Netflix: Evolving Keystone to an Open Collaborative Real-time ETL Platform
Download the “Real Time is the Future — Apache Flink Best Practices in 2020” whitepaper to learn about Flink’s development and evolution in the past year, as well as Alibaba’s contributions to the Flink community.
Netflix is committed to providing joy to its subscribers, constantly focused on improving the user experience and providing high-quality content. In recent years, Netflix have invested a great deal in its technology-driven studio and content production. In this process, they have encountered many unique and interesting challenges in the field of real-time data platforms. For example, in a microservices model, domain objects are distributed across different apps and their stateful storage, which makes low-latency and high-consistency real-time reporting and object search and discovery particularly challenging.
During the real-time data warehouse session of the Flink Forward Asia conference held in Beijing on November 28, 2019, Xu Zhenzhong, a senior software engineer from Netflix, shared some interesting cases, challenges, and solutions involving distributed systems. He also discussed his company’s achievements in the development and O&M processes, its vision of open self-service real-time data platforms, and new thoughts on basic real-time extract, transform, load (ETL) platforms.

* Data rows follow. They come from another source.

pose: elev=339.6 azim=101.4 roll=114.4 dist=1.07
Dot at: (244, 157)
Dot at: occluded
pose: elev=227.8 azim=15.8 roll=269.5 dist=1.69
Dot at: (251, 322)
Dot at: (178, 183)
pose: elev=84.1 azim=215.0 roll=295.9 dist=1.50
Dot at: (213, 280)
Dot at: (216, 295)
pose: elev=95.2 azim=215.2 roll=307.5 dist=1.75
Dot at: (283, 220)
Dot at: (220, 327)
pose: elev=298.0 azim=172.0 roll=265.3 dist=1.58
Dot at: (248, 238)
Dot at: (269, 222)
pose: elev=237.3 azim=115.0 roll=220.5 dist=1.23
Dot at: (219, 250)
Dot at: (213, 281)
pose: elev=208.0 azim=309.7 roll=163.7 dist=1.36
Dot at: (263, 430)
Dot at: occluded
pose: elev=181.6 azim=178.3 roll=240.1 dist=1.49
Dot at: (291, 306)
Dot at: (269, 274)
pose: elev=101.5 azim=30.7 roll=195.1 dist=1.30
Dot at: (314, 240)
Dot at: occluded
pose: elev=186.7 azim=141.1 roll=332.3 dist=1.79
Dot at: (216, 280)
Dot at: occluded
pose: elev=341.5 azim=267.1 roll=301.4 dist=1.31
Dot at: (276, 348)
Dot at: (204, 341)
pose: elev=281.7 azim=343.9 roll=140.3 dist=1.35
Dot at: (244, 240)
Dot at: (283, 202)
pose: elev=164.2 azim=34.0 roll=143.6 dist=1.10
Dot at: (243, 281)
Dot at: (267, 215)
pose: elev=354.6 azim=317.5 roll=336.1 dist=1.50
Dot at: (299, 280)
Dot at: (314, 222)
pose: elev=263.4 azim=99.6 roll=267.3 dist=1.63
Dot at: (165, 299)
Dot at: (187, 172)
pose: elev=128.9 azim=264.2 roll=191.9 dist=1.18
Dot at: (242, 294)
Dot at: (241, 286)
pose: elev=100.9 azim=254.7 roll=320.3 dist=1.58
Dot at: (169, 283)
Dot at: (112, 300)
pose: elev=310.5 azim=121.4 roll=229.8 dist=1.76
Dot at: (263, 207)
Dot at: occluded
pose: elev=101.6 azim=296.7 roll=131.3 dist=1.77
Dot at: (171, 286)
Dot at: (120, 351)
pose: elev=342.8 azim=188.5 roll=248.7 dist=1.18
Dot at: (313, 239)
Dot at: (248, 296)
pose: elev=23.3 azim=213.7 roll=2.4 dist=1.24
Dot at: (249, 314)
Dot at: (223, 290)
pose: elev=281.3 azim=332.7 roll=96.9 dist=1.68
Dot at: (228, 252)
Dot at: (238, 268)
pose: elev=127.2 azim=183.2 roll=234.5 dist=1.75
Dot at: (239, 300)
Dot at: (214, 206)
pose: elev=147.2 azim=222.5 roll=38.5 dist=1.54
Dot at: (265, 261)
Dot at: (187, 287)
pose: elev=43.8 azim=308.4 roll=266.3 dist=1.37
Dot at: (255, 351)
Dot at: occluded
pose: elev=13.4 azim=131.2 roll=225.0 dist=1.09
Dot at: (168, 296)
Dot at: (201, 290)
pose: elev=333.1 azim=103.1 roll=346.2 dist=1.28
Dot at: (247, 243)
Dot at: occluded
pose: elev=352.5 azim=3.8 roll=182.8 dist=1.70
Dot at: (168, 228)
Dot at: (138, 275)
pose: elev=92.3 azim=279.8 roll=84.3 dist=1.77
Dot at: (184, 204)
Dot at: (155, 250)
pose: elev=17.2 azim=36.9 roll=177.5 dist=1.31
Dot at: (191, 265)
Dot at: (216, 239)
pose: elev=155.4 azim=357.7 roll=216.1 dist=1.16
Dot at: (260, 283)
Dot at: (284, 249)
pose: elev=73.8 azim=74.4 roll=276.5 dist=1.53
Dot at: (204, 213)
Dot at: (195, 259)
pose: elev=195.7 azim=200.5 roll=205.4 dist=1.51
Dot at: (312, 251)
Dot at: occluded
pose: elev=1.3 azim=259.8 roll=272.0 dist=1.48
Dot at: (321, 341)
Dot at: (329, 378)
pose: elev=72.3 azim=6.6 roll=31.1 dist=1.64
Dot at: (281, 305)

This article briefly introduces the data platform team and the related product, Keystone. This product helps companies track events, build agents, release events, and collect event information throughout all microservices, stores the information in different data warehouses, such as Hive or Elasticsearch, and helps users compute and analyze data in real time.
What Is Keystone?
For users, Keystone is a self-contained platform, allowing multiple users to easily declare and create pipelines on its user interfaces (UIs). In terms of platforms, Keystone provides difficult solutions implemented in all underlying distributed systems, such as Container Orchestration and Workflow Management. These solutions are invisible to users. In terms of products, Keystone helps users move data from edge devices to data warehouses and compute data in real time. In terms of data, Keystone is essential for Netflix. Any developer who deals with data definitely uses Keystone, which means thousands of Netflix employees use it. Keystone has 100 Apache Kafka clusters to support about 10 PB of data every day.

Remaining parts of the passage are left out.